Abstract: Human pose estimation (HPE) has become essential in numerous applications including healthcare, activity recognition, and human-computer interaction. However, the privacy implications of processing sensitive visual data present significant deployment barriers in critical domains. While traditional anonymization techniques offer limited protection and often compromise data utility for broader motion analysis, Differential Privacy (DP) provides formal privacy guarantees but typically degrades model performance when applied naively. In this work, we present the first comprehensive framework for differentially private 2D human pose estimation (2D-HPE) by applying Differentially Private Stochastic Gradient Descent (DP-SGD) to this task. To effectively balance privacy with performance, we adopt Projected DP-SGD (PDP-SGD), which projects the noisy gradients to a low-dimensional subspace. Next, we incorporate Feature Differential Privacy(FDP) to selectively privatize only sensitive features while retaining public visual cues. Finally, we propose a hybrid feature-projective DP framework that combines both approaches to balance privacy and accuracy for HPE. We evaluate our approach on the MPII dataset across varying privacy budgets, training strategies, and clipping norms.

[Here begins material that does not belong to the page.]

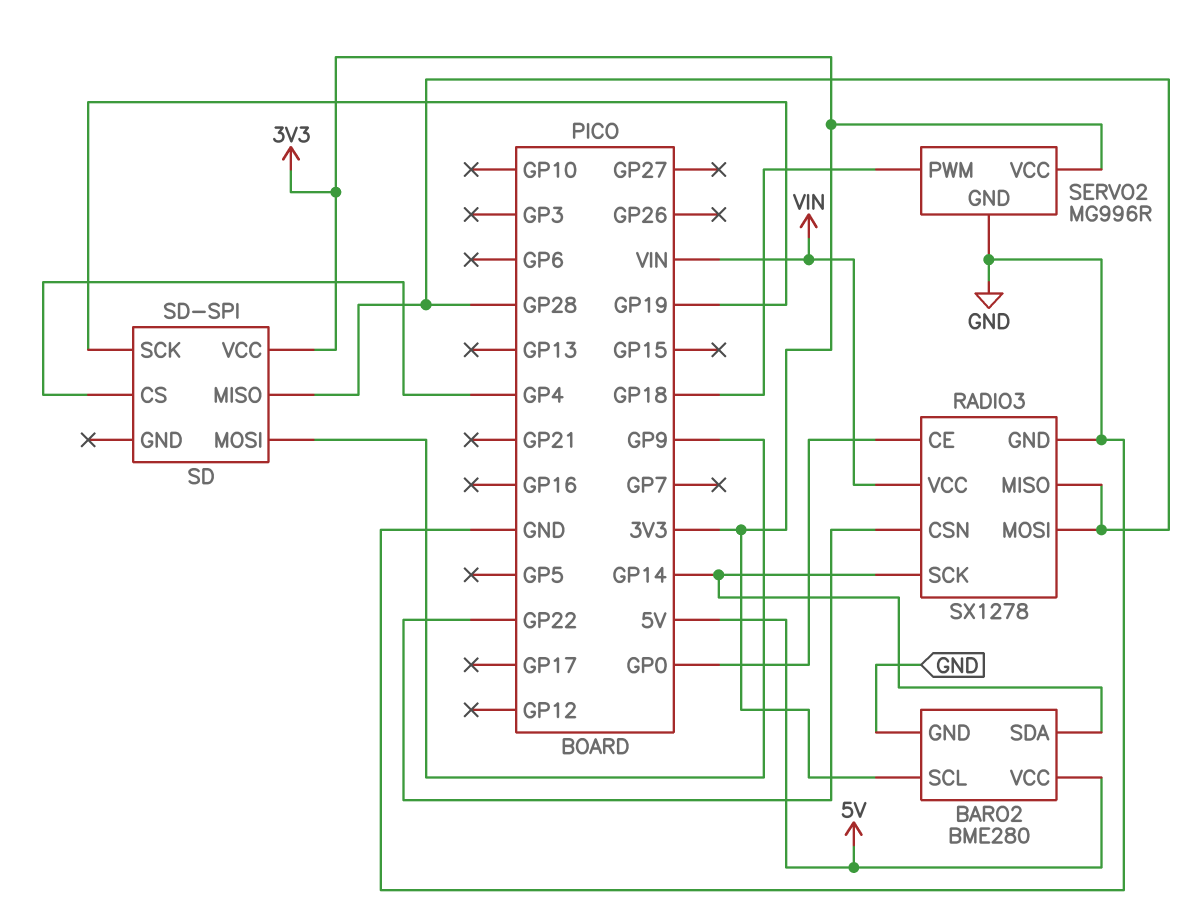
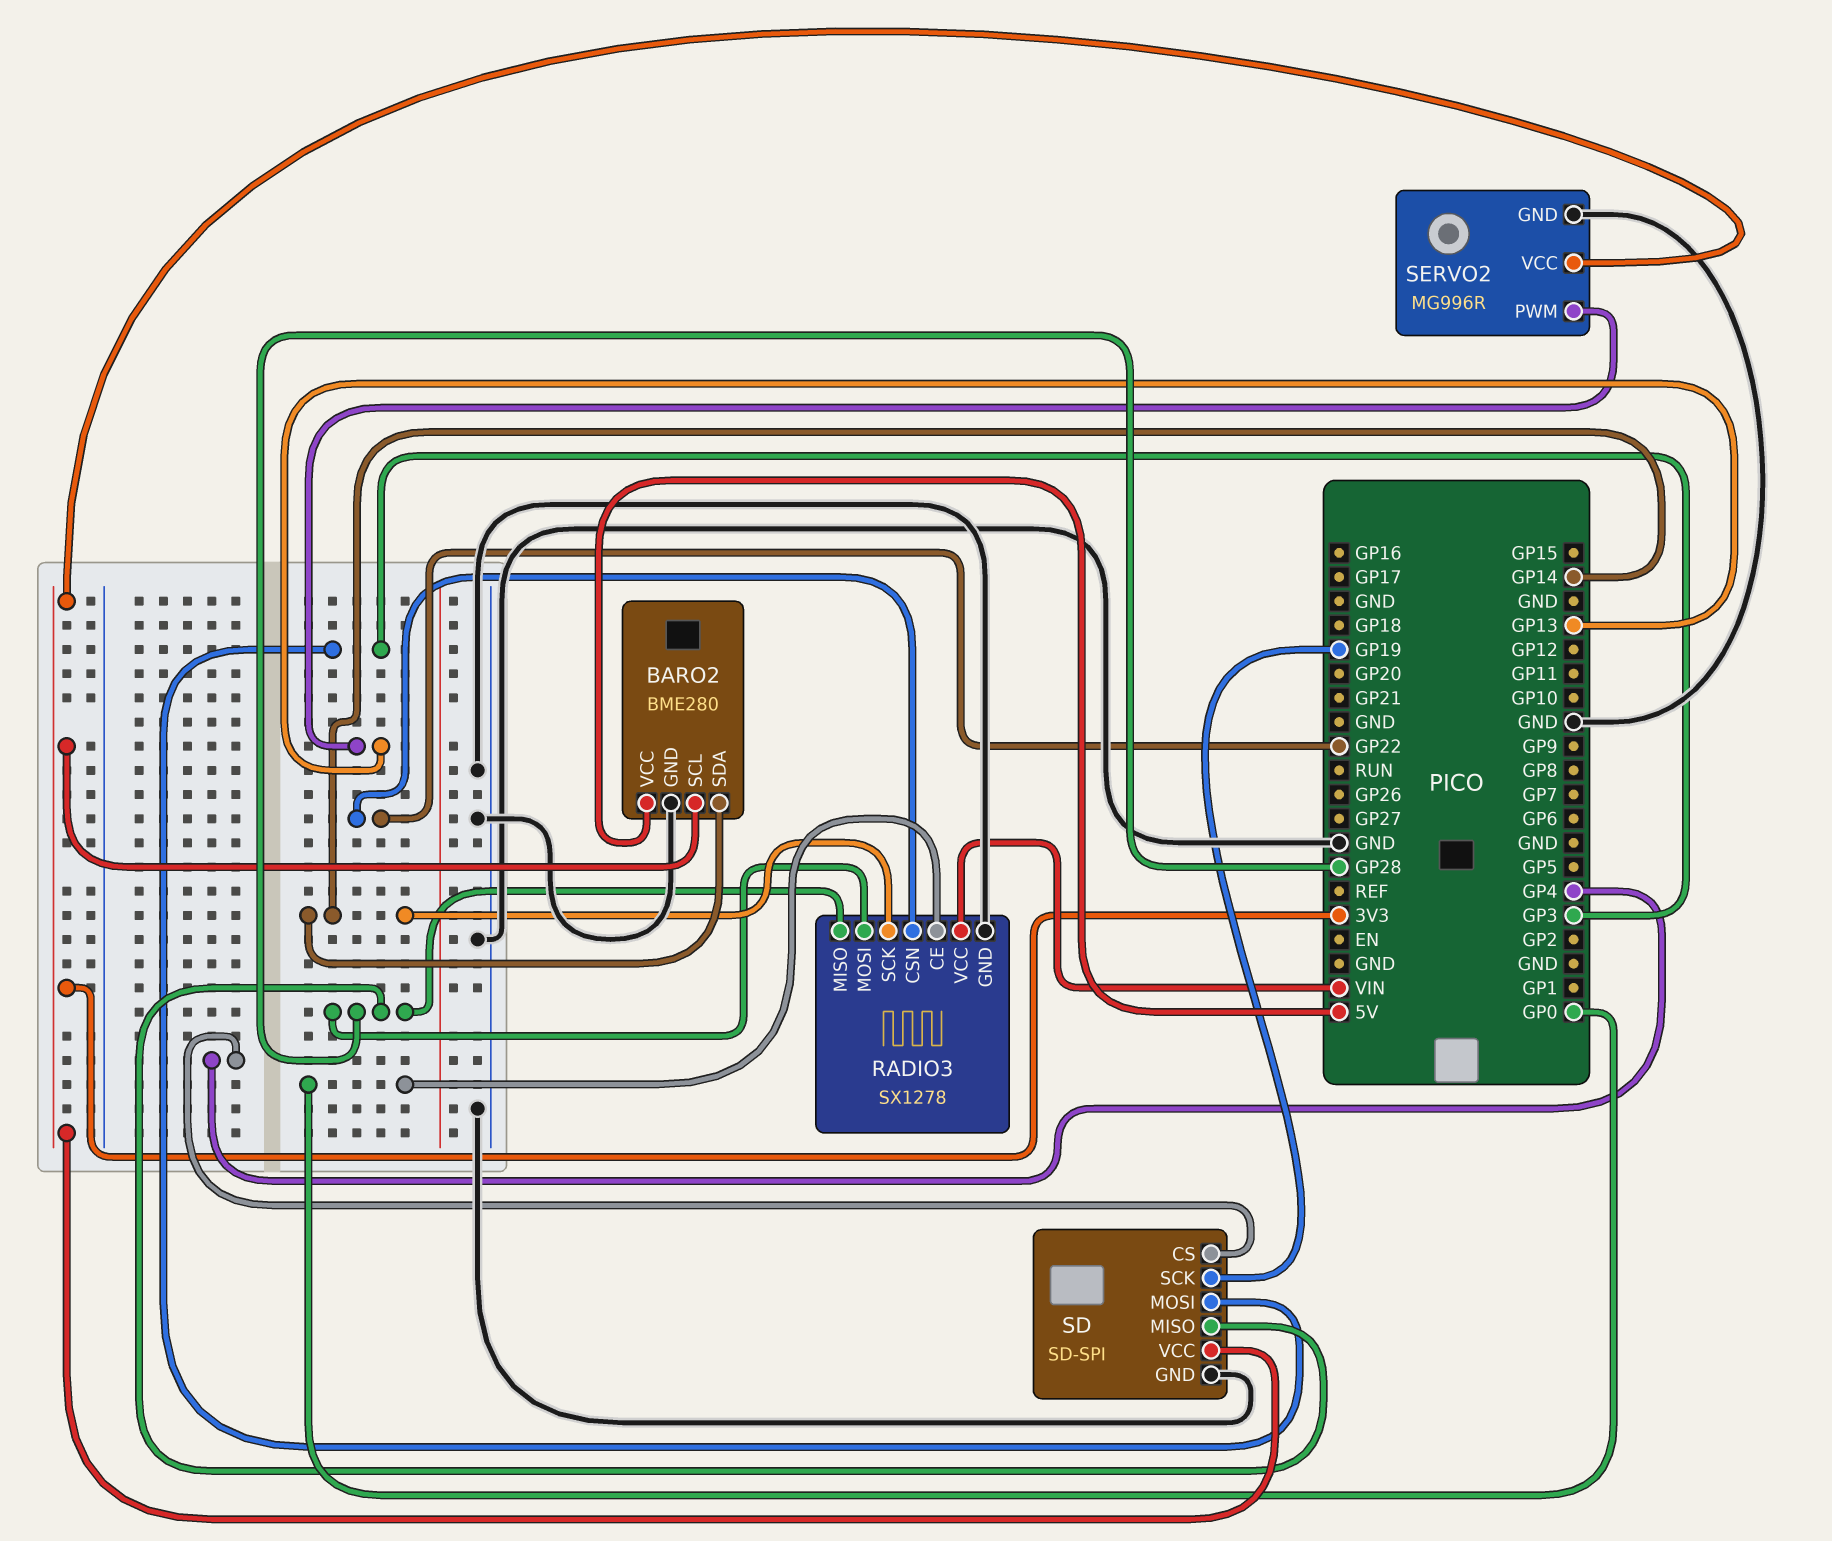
SD pin GND: none -> GND
SD pin MOSI: GP9 -> GP3
SERVO2 pin PWM: GP18 -> GP13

Our combined feature-projective method consistently outperforms vanilla DP-SGD and individual baselines, achieving up to 82.61\% mean PCKh@0.5 at $\epsilon = 0.8$, substantially closing the gap to the non-private performance. This work lays foundation for privacy-preserving human pose estimation in real-world, sensitive applications.

Key Contributions

This paper presents the first comprehensive framework for differentially private 2D Human Pose Estimation (2D-HPE). It introduces Projected DP-SGD (PDP-SGD) and Feature Differential Privacy (FDP) to effectively balance privacy guarantees with model performance, overcoming the typical utility degradation associated with naive DP application.

Business Value

Enables the use of sensitive human pose data in privacy-critical applications (e.g., healthcare monitoring, personalized fitness) by providing formal privacy guarantees, unlocking new use cases.